Pittsburgh's Green Streets

Pittsburgh launches its own International Center of Excellence on High Performance Buildings

The Pittsburgh skyline as seen from Mount Washington. (Wikimedia Commons)

Last month on September 12, the United Nations Economic Council on Europe (UNECE) and the Green Building Alliance (GBA) signed an agreement launching the Greater Pittsburgh International Center of Excellence on High Performance Buildings. Pittsburgh is the second city in the world to participate in the program following New York City’s Building Energy Exchange, and will join a network of sustainability experts in an effort to reduce the effects of climate change and “distill best practices in design, construction, training, and policy into scalable solutions.”  

As one out of five commissions of the United Nations, UNECE works to improve access to clean energy and help reduce greenhouse emissions in order to meet Sustainable Development Goals as outlined in the Paris Agreement. Founded in 1993, GBA works to advance innovation in the built environment by “empowering people to create environmentally, economically, and socially vibrant places.” 

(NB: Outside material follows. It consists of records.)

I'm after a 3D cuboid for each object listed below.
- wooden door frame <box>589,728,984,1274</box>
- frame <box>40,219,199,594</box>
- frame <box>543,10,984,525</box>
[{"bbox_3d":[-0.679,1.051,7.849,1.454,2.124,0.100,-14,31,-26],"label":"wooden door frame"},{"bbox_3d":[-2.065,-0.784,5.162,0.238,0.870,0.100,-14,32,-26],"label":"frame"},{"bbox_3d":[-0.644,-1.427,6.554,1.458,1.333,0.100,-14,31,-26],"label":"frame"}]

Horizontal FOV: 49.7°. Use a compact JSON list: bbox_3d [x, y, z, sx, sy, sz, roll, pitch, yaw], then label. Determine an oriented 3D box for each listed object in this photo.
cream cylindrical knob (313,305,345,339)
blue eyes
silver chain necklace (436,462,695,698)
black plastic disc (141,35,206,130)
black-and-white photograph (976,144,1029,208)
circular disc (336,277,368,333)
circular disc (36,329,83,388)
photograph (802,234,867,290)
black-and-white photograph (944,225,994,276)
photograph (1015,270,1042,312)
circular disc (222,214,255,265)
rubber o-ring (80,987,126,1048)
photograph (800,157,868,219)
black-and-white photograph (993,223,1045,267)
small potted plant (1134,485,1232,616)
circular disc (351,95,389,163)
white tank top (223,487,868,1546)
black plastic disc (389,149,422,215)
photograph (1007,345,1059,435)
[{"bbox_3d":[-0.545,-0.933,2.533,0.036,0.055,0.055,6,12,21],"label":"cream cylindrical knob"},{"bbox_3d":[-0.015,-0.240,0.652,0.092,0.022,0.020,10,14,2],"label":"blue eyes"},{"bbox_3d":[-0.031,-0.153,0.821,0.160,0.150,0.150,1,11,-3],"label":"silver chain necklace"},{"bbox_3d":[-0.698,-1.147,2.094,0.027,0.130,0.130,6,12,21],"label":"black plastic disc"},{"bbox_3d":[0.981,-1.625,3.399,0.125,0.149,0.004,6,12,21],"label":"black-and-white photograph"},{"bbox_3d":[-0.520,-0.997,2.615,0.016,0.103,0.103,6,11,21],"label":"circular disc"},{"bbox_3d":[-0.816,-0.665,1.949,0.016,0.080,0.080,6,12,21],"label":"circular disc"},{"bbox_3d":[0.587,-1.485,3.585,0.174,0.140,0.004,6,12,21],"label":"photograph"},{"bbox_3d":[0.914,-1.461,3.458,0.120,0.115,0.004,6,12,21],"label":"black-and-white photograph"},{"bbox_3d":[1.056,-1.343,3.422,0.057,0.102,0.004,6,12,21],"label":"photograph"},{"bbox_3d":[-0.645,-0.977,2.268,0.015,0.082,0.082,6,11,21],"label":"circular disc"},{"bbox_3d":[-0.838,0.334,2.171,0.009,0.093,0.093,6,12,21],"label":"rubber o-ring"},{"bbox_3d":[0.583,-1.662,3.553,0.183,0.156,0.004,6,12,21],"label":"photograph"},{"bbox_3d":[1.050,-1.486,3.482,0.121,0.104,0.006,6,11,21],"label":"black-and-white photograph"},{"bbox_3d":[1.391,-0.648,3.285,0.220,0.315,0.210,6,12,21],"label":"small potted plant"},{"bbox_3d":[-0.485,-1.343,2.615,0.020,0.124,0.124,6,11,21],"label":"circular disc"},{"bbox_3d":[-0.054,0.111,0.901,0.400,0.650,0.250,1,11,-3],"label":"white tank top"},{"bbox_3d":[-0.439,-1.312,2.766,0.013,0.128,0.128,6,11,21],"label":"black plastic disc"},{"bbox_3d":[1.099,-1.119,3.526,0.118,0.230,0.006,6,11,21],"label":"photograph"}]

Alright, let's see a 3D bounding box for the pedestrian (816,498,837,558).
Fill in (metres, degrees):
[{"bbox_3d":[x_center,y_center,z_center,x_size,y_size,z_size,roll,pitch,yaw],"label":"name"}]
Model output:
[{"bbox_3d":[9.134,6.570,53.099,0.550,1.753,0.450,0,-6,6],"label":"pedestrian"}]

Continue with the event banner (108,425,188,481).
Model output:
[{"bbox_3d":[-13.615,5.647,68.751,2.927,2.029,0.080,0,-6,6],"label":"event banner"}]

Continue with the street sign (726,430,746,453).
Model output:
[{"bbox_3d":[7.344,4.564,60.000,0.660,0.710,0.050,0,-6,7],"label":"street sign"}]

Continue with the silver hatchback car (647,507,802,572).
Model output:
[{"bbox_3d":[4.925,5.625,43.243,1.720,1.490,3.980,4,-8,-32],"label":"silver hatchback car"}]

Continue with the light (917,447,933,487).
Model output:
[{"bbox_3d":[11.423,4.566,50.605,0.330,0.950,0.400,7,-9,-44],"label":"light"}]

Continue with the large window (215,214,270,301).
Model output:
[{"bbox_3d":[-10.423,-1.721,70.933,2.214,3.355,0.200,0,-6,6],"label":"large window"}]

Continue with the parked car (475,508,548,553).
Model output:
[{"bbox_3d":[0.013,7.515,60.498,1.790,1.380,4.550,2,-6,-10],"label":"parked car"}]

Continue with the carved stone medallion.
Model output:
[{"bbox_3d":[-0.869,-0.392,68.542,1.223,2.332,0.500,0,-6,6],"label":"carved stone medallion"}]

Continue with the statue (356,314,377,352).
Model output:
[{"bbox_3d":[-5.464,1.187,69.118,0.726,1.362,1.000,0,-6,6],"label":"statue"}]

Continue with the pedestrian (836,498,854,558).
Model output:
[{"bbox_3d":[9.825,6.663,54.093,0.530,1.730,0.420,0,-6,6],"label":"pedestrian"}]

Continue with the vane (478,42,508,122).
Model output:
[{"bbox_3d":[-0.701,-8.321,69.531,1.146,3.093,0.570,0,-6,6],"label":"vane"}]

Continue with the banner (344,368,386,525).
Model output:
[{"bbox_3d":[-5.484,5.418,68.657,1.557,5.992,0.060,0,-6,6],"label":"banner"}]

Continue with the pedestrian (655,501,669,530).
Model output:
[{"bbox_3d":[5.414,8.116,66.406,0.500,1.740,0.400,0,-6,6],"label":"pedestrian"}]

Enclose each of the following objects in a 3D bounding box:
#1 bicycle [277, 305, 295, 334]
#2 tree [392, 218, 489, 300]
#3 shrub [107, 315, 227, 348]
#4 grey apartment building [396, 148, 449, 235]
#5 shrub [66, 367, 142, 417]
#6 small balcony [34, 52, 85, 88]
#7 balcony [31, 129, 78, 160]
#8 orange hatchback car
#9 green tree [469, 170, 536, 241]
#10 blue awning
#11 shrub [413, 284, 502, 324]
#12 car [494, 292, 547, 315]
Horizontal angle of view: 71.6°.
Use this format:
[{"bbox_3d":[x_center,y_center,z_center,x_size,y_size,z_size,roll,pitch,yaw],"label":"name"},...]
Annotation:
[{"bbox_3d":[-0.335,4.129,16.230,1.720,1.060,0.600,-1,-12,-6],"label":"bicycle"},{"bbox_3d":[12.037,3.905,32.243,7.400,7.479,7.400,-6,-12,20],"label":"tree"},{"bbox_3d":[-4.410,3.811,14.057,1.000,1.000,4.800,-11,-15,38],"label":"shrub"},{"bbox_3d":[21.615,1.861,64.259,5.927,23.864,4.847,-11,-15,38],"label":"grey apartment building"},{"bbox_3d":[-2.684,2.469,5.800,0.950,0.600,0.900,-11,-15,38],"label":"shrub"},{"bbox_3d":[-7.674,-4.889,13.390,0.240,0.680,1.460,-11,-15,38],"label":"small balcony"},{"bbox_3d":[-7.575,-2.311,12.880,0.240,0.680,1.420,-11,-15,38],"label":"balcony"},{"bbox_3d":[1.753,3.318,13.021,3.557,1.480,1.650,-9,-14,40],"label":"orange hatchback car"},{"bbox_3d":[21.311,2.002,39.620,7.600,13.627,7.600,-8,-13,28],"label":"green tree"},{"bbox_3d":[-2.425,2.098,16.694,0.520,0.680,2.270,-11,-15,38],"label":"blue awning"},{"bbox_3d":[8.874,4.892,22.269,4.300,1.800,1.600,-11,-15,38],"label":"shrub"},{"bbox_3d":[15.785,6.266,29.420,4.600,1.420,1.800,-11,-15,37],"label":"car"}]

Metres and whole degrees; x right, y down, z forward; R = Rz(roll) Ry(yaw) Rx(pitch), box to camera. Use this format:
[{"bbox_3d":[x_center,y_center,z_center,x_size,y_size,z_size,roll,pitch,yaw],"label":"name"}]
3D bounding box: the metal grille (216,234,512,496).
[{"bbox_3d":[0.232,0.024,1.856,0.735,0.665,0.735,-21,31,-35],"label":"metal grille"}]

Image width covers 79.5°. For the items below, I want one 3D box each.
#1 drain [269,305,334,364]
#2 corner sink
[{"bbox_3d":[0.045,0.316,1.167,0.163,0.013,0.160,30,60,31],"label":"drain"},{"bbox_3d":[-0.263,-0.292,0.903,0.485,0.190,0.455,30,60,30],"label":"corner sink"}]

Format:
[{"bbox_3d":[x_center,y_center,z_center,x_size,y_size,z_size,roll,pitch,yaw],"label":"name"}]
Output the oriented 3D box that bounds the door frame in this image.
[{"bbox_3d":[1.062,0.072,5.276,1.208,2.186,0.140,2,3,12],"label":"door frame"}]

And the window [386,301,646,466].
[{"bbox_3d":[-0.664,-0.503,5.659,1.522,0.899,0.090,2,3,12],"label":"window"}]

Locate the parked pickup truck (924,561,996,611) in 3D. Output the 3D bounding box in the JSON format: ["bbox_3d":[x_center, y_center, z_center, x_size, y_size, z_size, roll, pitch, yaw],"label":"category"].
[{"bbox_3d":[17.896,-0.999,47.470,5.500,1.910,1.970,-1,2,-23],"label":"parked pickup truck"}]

“Of all the approaches to addressing the world’s climate challenge, improving the energy performance of buildings stands out. Beyond reducing our carbon footprint, this action will enhance quality of life, reduce energy bills, improve health, create jobs and encourage innovation,” said Scott Foster, UNECE director of Sustainable Energy, at the launch ceremony.



The Center will follow the UNECE’s Framework Guidelines for Energy Efficiency Standards in Buildings and will be a collaboration between regional partners, including the City of Pittsburgh and Allegheny County. In following the framework, the Center will conduct training programs for design professionals, host discussions, and advocate for local and state policy changes regarding building codes and energy regulations.

Pittsburgh has been well on its way to meeting these goals already. In early September, Pittsburgh’s Mayor Bill Peduto introduced legislation that would require all government buildings to be net-zero energy efficient, just weeks after the city released its first energy benchmarking report. Pittsburgh also has the world’s largest 2030 District, which strives toward 50 percent reductions in energy use, water consumption, and transportation emissions by 2030.

“The International Centers transform how we build cities, from the materials we use to building design and construction, to the policies that set new standards for the future,” said GBA executive director Jenna Cramer in a statement. Both GBA and UNECE hopes the Center will unite the area’s most influential developers, business leaders, and policymakers to “dramatically advance sustainable solutions.”